Green Power Community Challenge
WASHINGTON – The U.S. Environmental Protection Agency kicked off its national “Green Power Community Challenge,” a year-long campaign to encourage cities, towns, villages, and Native American tribes to use renewable energy and fight climate change in September.
Purchases of green power help to prevent greenhouse gas emissions and also help accelerate the development of new renewable energy capacity across the United States.
To participate in the challenge, a local government must join EPA’s Green Power Partnership and use green power in amounts that meet the program’s purchase requirements.

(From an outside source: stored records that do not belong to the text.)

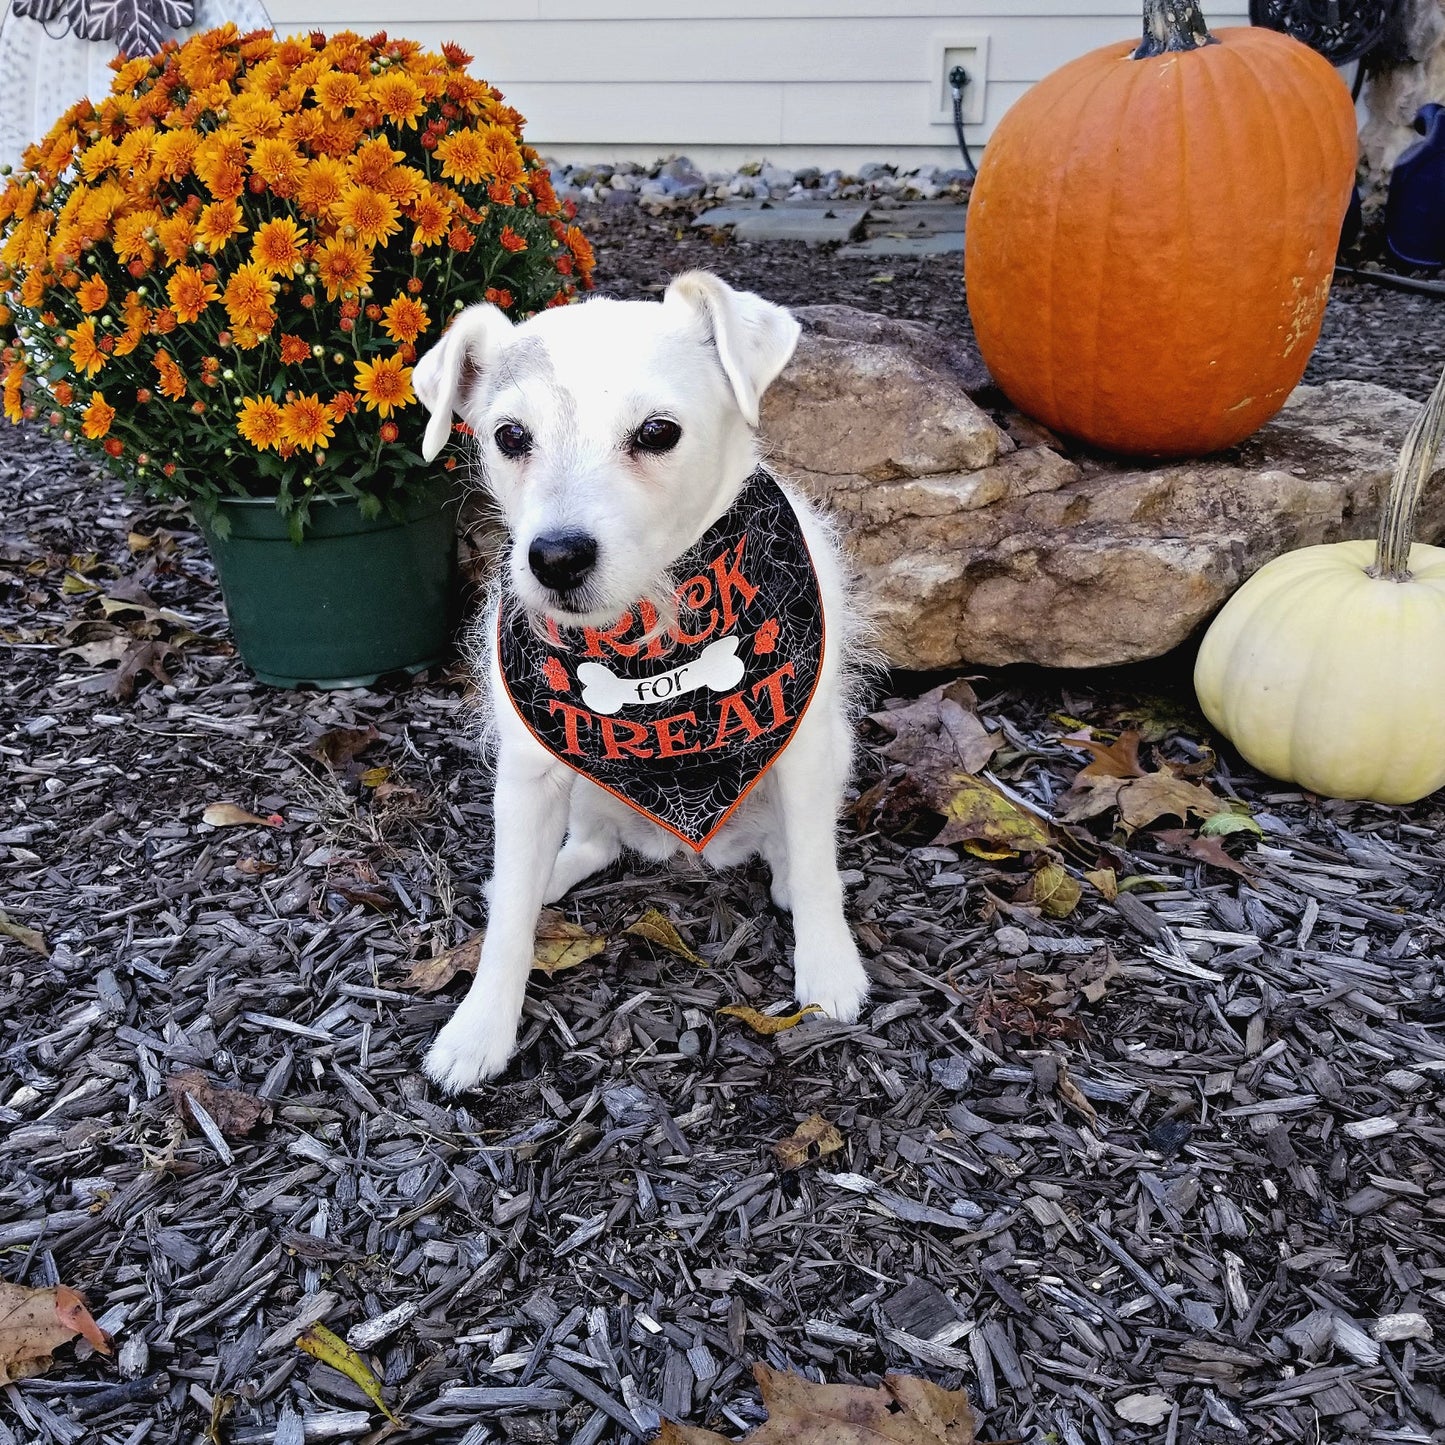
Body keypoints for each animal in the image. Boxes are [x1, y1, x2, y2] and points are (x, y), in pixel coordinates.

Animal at [419, 271, 867, 1086]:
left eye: (657, 433)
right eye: (509, 436)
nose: (555, 558)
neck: (653, 631)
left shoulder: (804, 741)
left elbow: (819, 863)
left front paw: (828, 966)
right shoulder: (528, 771)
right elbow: (507, 927)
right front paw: (480, 1025)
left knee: (796, 842)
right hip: (581, 781)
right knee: (588, 846)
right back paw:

The local government must also conduct a campaign to encourage local businesses and residents to collectively buy or produce green power on-site in amounts that meet EPA requirements.
More than 30 cities and towns in Alaska, California, Colorado, Connecticut, Maryland, Oregon, Pennsylvania, Texas, Utah, Washington, and Wisconsin have become green power communities, and are collectively buying more than 900 million kilowatt-hours (kWh) of green power annually, equivalent to the carbon dioxide emissions (CO2) from the electricity use of nearly 80,000 average American homes.
The campaign is designed to expand upon the successes of the program, aiming to double the total aggregate amount of green power used by EPA Green Power Communities. As part of the national campaign, communities will compete to see which one can use the most green power and which one can achieve the highest green power percentage of total electricity use. There will be a separate award for each category with national recognition and special attention from EPA. The winners will be announced in September 2011.
During the challenge, from Sept. 20, 2010, to Sept. 1, 2011, communities will be ranked for the two award categories on EPA’s website on a quarterly schedule; EPA will also provide technical assistance to help participants increase their green power usage.
Green power is generated from renewable resources such as solar, wind, geothermal, biomass, biogas, and low-impact hydropower. Green power resources produce electricity with an environmental profile superior to conven tional power technologies, and produce no net increase of greenhouse gas emissions.